Ce que lui et ses co-auteurs ont trouvé intrigant, c’est que différents sujets s’autocensurent plus fortement dans chacun de ces deux scénarios de punition. Pour la punition uniforme, ce sont les gens modérés qui ne voulaient exprimer leur dissidence qu’un peu qui s’autocensurent parce que cela ne vaut tout simplement pas la peine de s’exposer, a déclaré Daymude. Les dissidents très extrêmes s’exposent et disent : Peu importe. Vous pouvez me punir. Cela en vaut toujours la peine. Dans le régime proportionnel, cela s’inverse. Ce sont les modérés qui font ce qu’ils veulent. Et personne n’exprime de dissidence au-delà d’un certain montant. Oui, nous dépassons tous un peu la limite, mais nous avons cette norme : nous allons tous dépasser modérément la limite, puis nous allons nous arrêter. Ce n’est pas sûr, ce n’est pas acceptable d’aller au-delà.

Daymude est conscient qu’il existe des limites à cette approche basée sur les agents, mais insiste sur le fait qu’elle peut encore produire des perspectives utiles. Avec un modèle mécaniste comme celui-ci, vous pouvez vraiment lier les résultats aux explications, a déclaré Daymude. Dans le monde artificiel de mon modèle, lorsque la tolérance évolue comme ceci, la population change comme cela, et je peux vous dire que c’est à cause de ce changement et non à cause des centaines d’autres choses qui auraient pu se passer dans la tête de quelqu’un d’autre.

La prochaine étape serait de concevoir une étude empirique qui pourrait tester leur hypothèse de travail.

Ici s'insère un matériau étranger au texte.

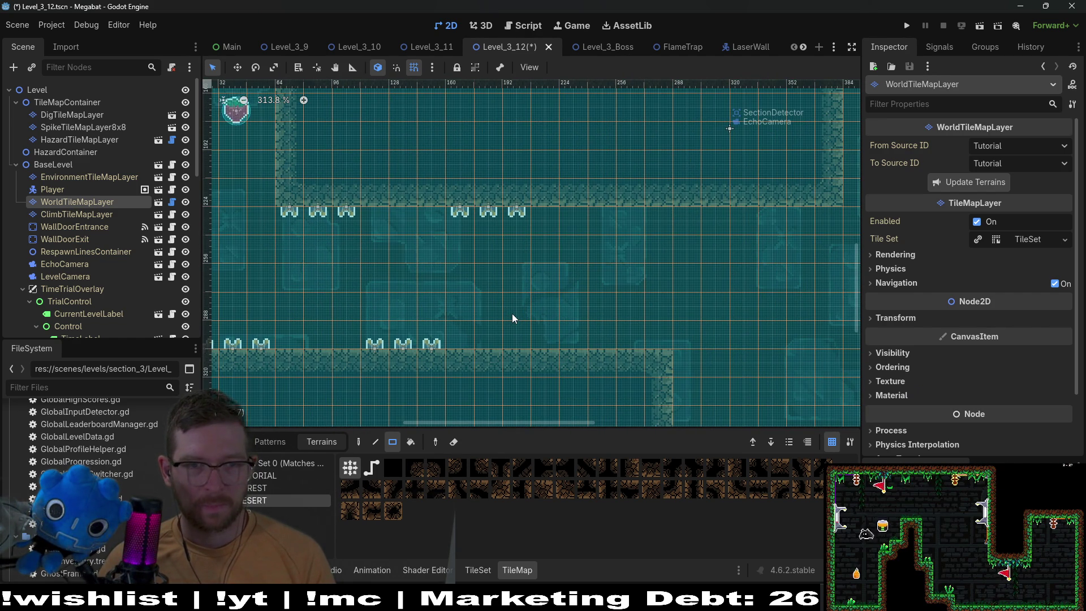
pyautogui.scroll(-4, 617, 345)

Je ne suis sous aucune fiction que tout dans cet article est absolument vrai dans le monde réel, a déclaré Daymude. Mais cela rend très clair ce qui compte et ce qui ne compte pas, et quelles sont les phases du comportement. Il y a la conformité, puis l’autocensure et la défiance, et cela se produit de cette manière. Ces phases peuvent disparaître si l’audace n’est pas suffisante. Je vois donc cela non pas en concurrence avec, mais complémentaire aux autres types de recherche dans ce domaine.